David S - Pretty normal. (Looking, anyway.)

Russell - also pretty normal as a bowler. These two seemed tame to me.

And then ... there was:

Tony. Tony. Tony. Okay. Tony had on a white tuxedo shirt, black tuxedo pants with a black satin stripe down the side, matching purple and blue paisley cummerbund and bowtie, and then - a shimmering purple velvety velour smoking jacket with black satin lapels. And bowling shoes. I didn't even realize how hilarious he looked until halfway thru our time there. They had a bar and Tony went up and ordered us all beers, and he came back with a loaded-down tray, and in the blazer, and tuxedo pants, he looked like a bizarre Bowlarama waiter.

God, I love my friends. "We might be laughing a bit too loud ... but that never hurt no one..."

Tony was a wild bowler.

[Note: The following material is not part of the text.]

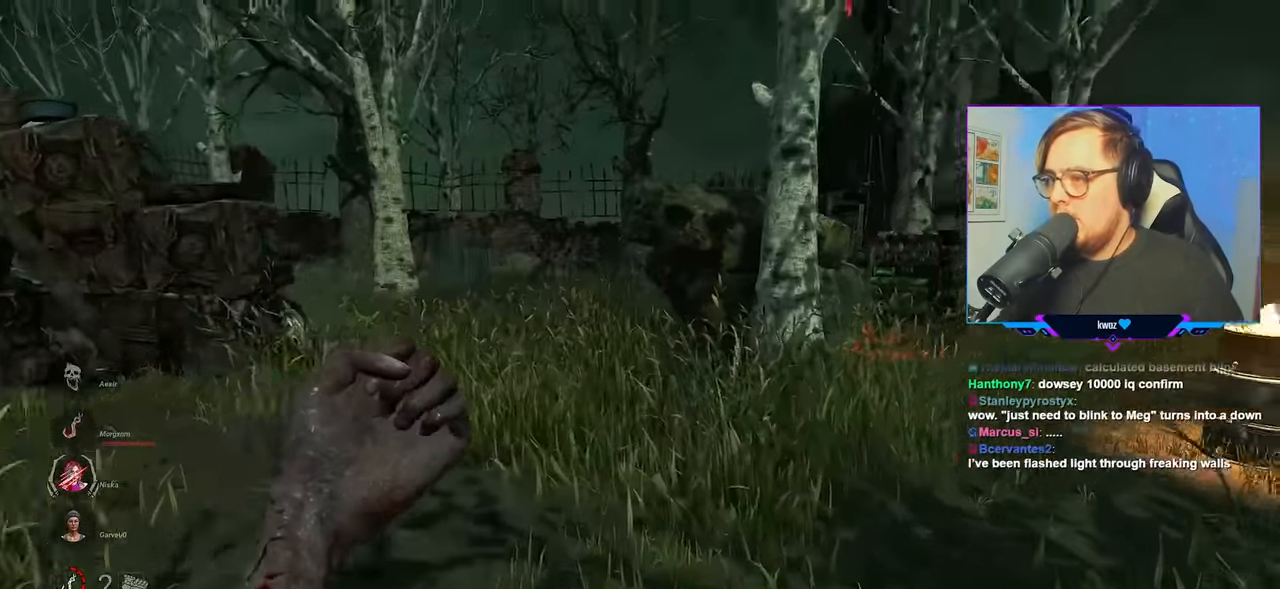
{"keys": ["d", "w"], "mouse": ["right"], "mouse_move": "right", "events": []}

Sometimes right on the money, and sometimes he would whip it, with total conviction, right into the gutter. He took none of it seriously. He would laugh after every gutter ball. Hysterically. Something about gutter balls (other people's gutter balls) are extremely funny. So there we all were, holding our beers, and pointing at Tony, laughing uproariously.

Then - David W. What a creature. What a piece of work. He is the most riotous person I know. First of all, he looked like a guido from hell: gold chains, flashy open shirt, pleated pants ... I just cannot laugh hard enough to satisfy how funny he is. He would walk up there ultra-confident and arrogant, with that funny deadpan TOTALLY serious look on his face, picking up a ball jauntily as though he were Mr. Pro, doing this magnificent sweeping setup, sliding to his knees as he let the ball go, and then the ball would careen right into the gutter. It happened to him so many times. And his face! It was all Mr. Macho! Yeah, I meant to do that ... big deal ... When he would get a strike or a spare, he would do a mad Solid Gold dancer dance routine, or he would whirl around to face us, leaping and bounding, like it was the World Series. He busted up Susan mercilessly about her gutter balls, making fun of her, and then he would go up there and immediately get one himself. Every time the two of us would end up up there together, he would try to distract me. "Hey baby ... what are you doin' later? How you doin', baby? Come here often??"

We were two very noisy lanes, and the League kept giving us dirty looks. We had become their enemies.

The punks next to us were 15-year-old tough guys ... and they just did not know what to do with David W. They could not take their eyes off of him. They could not believe what they were seeing. They were dumbfounded.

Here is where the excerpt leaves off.